Seguindo uma ascensão já aguardada por conta da flexibilização do isolamento social e à pouca fiscalização quanto aos cumprimentos das medidas que determinam o distanciamento social, principalmente no comércio e nas agências e agentes bancários, o município registra neste sábado (11), mais 17 contaminados, o que eleva a soma para 241 pessoas com a Covid-19.

Do dia 1° de julho até hoje a média de contaminados é de mais de 10,5 casos por dia, uma alta considerável se comparanda com a média de 1 contaminado por dia antes da abertura total do comércio em 30 de maio, quando existiam 45 positivados.

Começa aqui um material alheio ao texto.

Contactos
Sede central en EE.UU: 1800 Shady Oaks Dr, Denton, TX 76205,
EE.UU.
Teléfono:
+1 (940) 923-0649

“Não considerando o fator psicológico, o sentimento de incerteza do infectado e dos seus familiares com relação ao comportamento do vírus e as consequências da doença, a demonstração dos que visam apenas o dinheiro em detrimento à vida é deprimente e revoltante, do ponto de vista humano. Espera-se que aumente o número de mortes para perceberem a gravidade do problema e a irresponsabilidade e o desdém para com a doença?”, disse uma auxiliar de enfermagem que pediu para não ser identificada.

A preocupação e a angústia é quase que uma unanimidade pelos que já perceberam o perigo do maior problema sanitário do mundo em mais de cem anos, mas em Jacobina, diferente inclusive do que vem acontecendo em municípios vizinhos, onde as medidas de prevenção contra o coronavírus têm sido rígida e coscientes, locais como a feira livre está funcionando como no verão passado, como se nada estivesse acontecendo.

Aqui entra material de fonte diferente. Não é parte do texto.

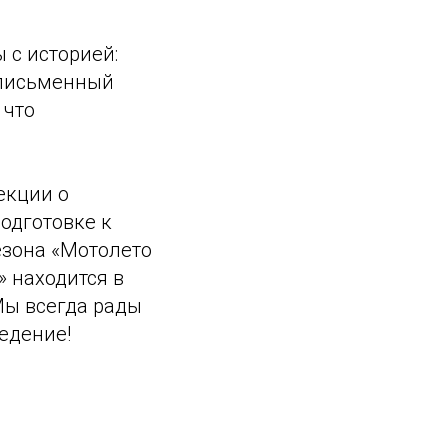
 с историей:
 письменный
 что
екции о
одготовке к
езона «Мотолето
» находится в
Мы всегда рады
едение!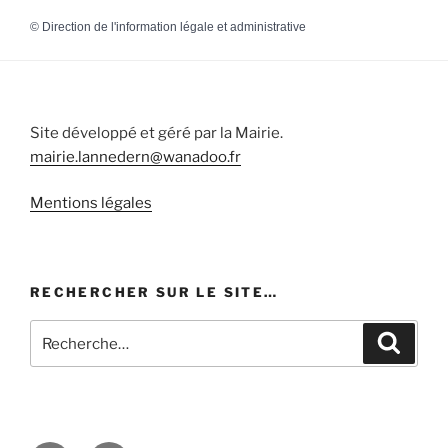
©
Direction de l'information légale et administrative
Site développé et géré par la Mairie.
mairie.lannedern@wanadoo.fr
Mentions légales
RECHERCHER SUR LE SITE…
Recherche
Recher
pour
:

Na foto tirada depois das 13h deste sábado (11), foi possível perceber a grande movimentação ainda na Feira Livre de Jacobina 

Os dados divulgados no Informativo Epidemiológico da Secretaria de Saúde de Jacobina na manhã deste sábado é uma péssima notícia para as pessoas que acreditavam que a doença é apenas uma gripezinha e que atinge apenas os mais velhos ou àqueles que possuem algum tipo de enfermidade; pois aparece entre os novos 17 casos positivos um bebê de apenas 10 meses de vida, sim, menos de um ano de idade.

 

Como aumentar a imunidade rapidamente 

Para aumentar a imunidade rapidamente deixando o corpo mais forte no combate aos agentes agressores deve-se:

Adotar bons hábitos de saúde, realizando atividade física, dormindo adequadamente e evitando situações de estresse;

Evitar o cigarro ou estar exposto ao cigarro;

Expor-se ao sol diariamente, de preferência até as 10 horas da manhã e depois das 16 horas, sem protetor solar, para aumentar a produção de vitamina D no organismo;

Consumir alimentos saudáveis e manter uma dieta equilibrada, que inclua o consumo de frutas, verduras e legumes, de preferência orgânicos ou produzidos em casa sem agrotóxicos;

Evitar ao máximo fast food e alimentos industrializados e comidas congeladas como pizzas e lasanhas, por exemplo, pois contém substâncias que promovem a inflamação do organismo;

Evitar tomar remédios sem orientação médica;

Beber cerca de 2 litros de água mineral ou filtrada todos os dias. 

Além disso, caso tenha alguma doença causada por vírus, como gripe, por exemplo, é importante evitar frequentar lugares públicos fechados, como shopping, teatros e cinemas, além de ser importante lavar as mãos frequentemente com água e sabão, assim como evitar tocar os olhos, nariz e a boca com as mãos sujas. Dessa forma, é possível reduzir o risco de adquirir a doença e de haver o desenvolvimento de complicações, principalmente no caso da pessoa possuir o sistema imunológico mais fraco.